Mark Clark, sitting in the front room of the apartment with a shotgun in his lap, was on security duty. He was shot in the heart and died instantly. His gun fired a single round which was later determined to be caused by a reflexive death convulsion after the raiding team shot him; this was the only shot the Panthers fired.
Automatic gunfire then converged at the head of the south bedroom where Hampton slept, unable to awaken as a result of the barbiturates the FBI infiltrator had slipped into his drink. He was lying on a mattress in the bedroom with his pregnant fiancée, who was eight-and-a-half months pregnant with their child. Two officers found him wounded in the shoulder, and fellow Black Panther Harold Bell reported that he heard the following exchange:
"That's Fred Hampton."
"Is he dead?... Bring him out."
"He's barely alive.
"He'll make it."
Two shots were heard, which it was later discovered were fired point blank in Hampton's head. According to Johnson, one officer then said:
"He's good and dead now."
Hampton's body was dragged into the doorway of the bedroom and left in a pool of blood. The officers then directed their gunfire towards the remaining Panthers, who had been sleeping in the north bedroom (Satchel, Anderson, and Brewer). Verlina Brewer, Ronald "Doc" Satchel, Blair Anderson, and Brenda Harris were seriously wounded, then beaten and dragged into the street, where they were arrested on charges of aggravated assault and the attempted murder of the officers. They were each held on US$100,000 bail.
Hampton's fiancée, Deborah Johnson, was eight months pregnant at the time and was sleeping next to him when the police raid began. She was forcibly removed out of the room by the police officers while an unconscious Hampton lay in bed. The seven Panthers that survived the raid were indicted by a grand jury on charges of attempted murder, armed violence, and various other weapons charges. These charges were subsequently dropped. During the trial, the Chicago police department claimed that the Panthers were the first to fire shots; however, a later investigation found that the Chicago police fired approximately anywhere between ninety and ninety-nine shots while the Panthers had in reality only shot twice. After the raid, the apartment was left unguarded, which allowed the Panthers to send some members to investigate. They brought with them a videographer, and the footage was later released in the 1971 documentary The Murder of Fred Hampton.
Despite the evidence that suggested otherwise, Hampton's death was ruled as a justifiable homicide. However, after a surge in support of the Black Panthers, the rising public pressure forced the county to re-open and re-examine the case. Ceding to the pressure, the county held a trial July 1972 to determine whether or not law officials had a part in a conspiracy to obstruct justice. Four months later, the defendants were found not guilty of all charges.

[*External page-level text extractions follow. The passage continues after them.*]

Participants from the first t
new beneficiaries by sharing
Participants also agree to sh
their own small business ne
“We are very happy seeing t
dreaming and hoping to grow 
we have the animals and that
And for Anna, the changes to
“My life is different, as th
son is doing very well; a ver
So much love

After a break-in at an FBI office in Pennsylvania the existence of an illegal counter-intelligence program that went by the name of COINTELPRO was brought to light. The purpose of this program was to target and neutralize "Black Nationalist-Hate Groups". When knowledge of this program came to light, many began to suspect that the police raid and the assassination of Fred Hampton was a part of the program's initiative. One of the documents that were released after the break-in was a floor plan of Hampton's apartment. Another document outlined a deal the FBI brokered with the deputy attorney general to conceal the FBI's role in the assassination of Hampton and the existence of COINTELPRO.